La
noticia de la muerte de Nelson Mandela ha conmocionado al mundo. Era algo
que tenía que suceder tarde o temprano, y los últimos achaques de salud, que
con 95 años de edad siempre son graves, hicieron pensar que ya en verano se
daría el fatal desenlace. A tres semanas del final del año Mandela se ha ido y
las muestras de condolencia son globales. En los funerales de estado de esta
semana se reunirán en Johannesburgo una concentración de líderes mundiales como
en pocas ocasiones se ha visto. Acudirán con dolor sentido, fingido o
disimulado, pero estarán allí.
Tranquilos, no voy a escribir
sobre la vida y enseñanzas de Mandela, ni reflexiones a su muerte, porque mucho
se ha escrito ya en estos días, y muy bien, y no podría añadir mucho más. Pero
si me gustaría sacar aquí una derivada, provocadora sin duda, que nos coge más
de cerca y que muestra un poco nuestras miserias vitales frente a las
alabanzas, justas, que dedicamos a los que, en el extranjero, logran éxitos
como el de Mandela. La muerte del mito ha eclipsado por completo el 35
aniversario de la constitución española, que se celebra el 6 de diciembre, el
día posterior al óbito. En esta época de ruido y furia, mediática y callejera,
todo son críticas a la Constitución y al proceso de la transición que la hizo
posible. El que no se rasga las vestiduras por los acuerdos que se produjeron
en aquel momento es un blando, y parece haber una extraña carrera por ver quién
es el que se siente más agraviado por el acuerdo que se logró alcanzar en aquel
momento. Y en paralelo, todas esas voces que critican el pasado se deshacen en
elogios hacia Mandela porque logró la reconciliación en su país.

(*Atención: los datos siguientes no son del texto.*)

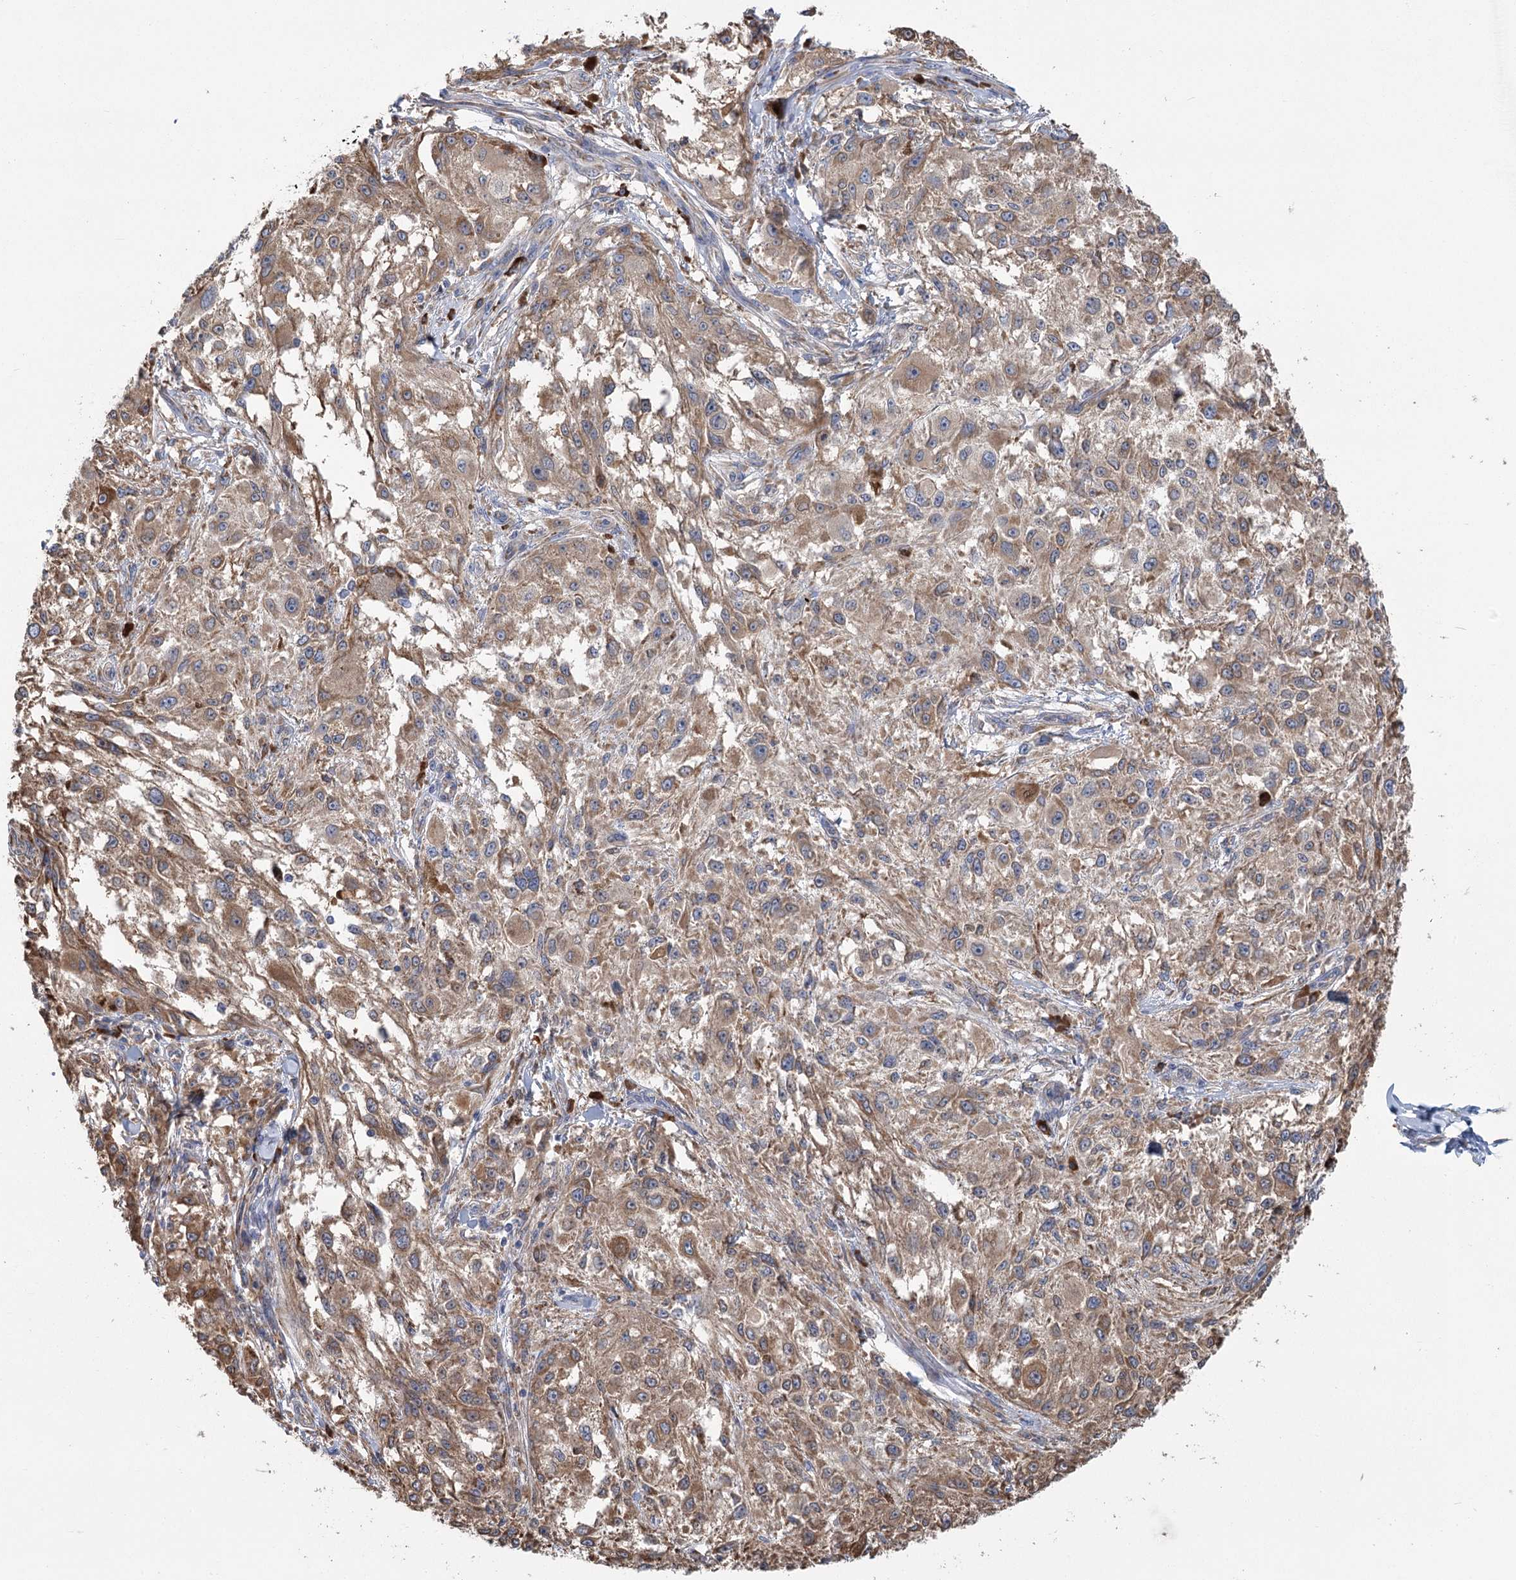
{"staining": {"intensity": "weak", "quantity": ">75%", "location": "cytoplasmic/membranous"}, "tissue": "melanoma", "cell_type": "Tumor cells", "image_type": "cancer", "snomed": [{"axis": "morphology", "description": "Necrosis, NOS"}, {"axis": "morphology", "description": "Malignant melanoma, NOS"}, {"axis": "topography", "description": "Skin"}], "caption": "IHC micrograph of human melanoma stained for a protein (brown), which shows low levels of weak cytoplasmic/membranous expression in about >75% of tumor cells.", "gene": "METTL24", "patient": {"sex": "female", "age": 87}}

Paradójico,
verdad? A mi, sinceramente, estos comportamientos me parecen infantiles y
suicidas. No voy a afirmar que vivimos en el mejor de los mundos y sistemas políticos,
porque eso sería falsa, ni que nuestro régimen no necesita reformas, que por supuesto
que le hacen falta, pero ello no resta ni un ápice de mérito a lo que se logró
en los años setenta, en los que las alternativas eran oscuras y peligrosas, y
el comportamiento de varios dirigentes políticos fue el que propicio el
acuerdo, el mejor de los escenarios posibles, casi el soñado como imposible,
que nos permitió alcanzar, por primera vez en la historia, un régimen democrático
homologable al de países de nuestro entorno. Y entre todos ellos hubo un
personaje que durante años fue vilipendiado, acusado por unos y otros, que tuvo
que dejar la política asaetado por la oposición furibunda y las traiciones de
sus socios, y que ahora vive rodeado de brumas que le mantienen aislado del
mundo, recluido en la prisión de su enfermedad. Me refiero, obviamente, a
Adolfo Suárez. Suarez venía del régimen dictatorial, pero fue capaz de
convencer a los estandartes de aquella trasnochada dictadura de que debían
dejar paso a la democracia, y a los más exaltados de la oposición que debían
perdonar y olvidar. Suarez fue la pieza en la que se asentó un proceso que duró
años, en el que se sucedieron los atentados terroristas de ETA y de grupos
anarquistas y militaristas, en los que el ruido de sables era más o menos
constantes y los rumores no dejaban de anunciar desgracias inminentes. Visto en
perspectiva resulta casi milagroso que todo aquello saliera tan bien. Con el
paso del tiempo muchos de los protagonistas de aquellos años han muerto o, como
en el caso de Suarez, viven pero están enfermos y no pueden dar testimonio. Los
que si pueden hacerlo recuerdan con nerviosismo, intranquilidad y angustia
momentos que parecían destinados al desastre, pero luego esbozan una sonrisa al
comprobar que todo aquello acabó en unas elecciones libres, una constitución defensora
de derechos y libertades y un régimen democrático y de opinión pública como jamás
ha habido en España. Milagroso quizás, pero cierto.
A escala, Suarez logró lo mismo que Mandela.
Reconciliar a enemigos aparentemente irreconciliables, convencerlos de que la
violencia no conducía a nada, de que la unión y el acuerdo eran los únicos
caminos posibles, y que las venganzas no conducen a nada más que nuevas
venganzas. Es lo que estos días todos alaban, con justa razón, a Mandela, que
lo logró en un escenario aún más convulso y cruel que el nuestro. Por eso,
cuando en estos días recordamos la figura del líder negro, de su obra yd e su
testimonio, dediquemos unos minutos, uno al menos, a recordar la figura de Suarez,
“nuestro Mandela”, el que supo unirnos más allá de la división y nos dio un
futuro que nos corresponde a nosotros cuidar y mantener.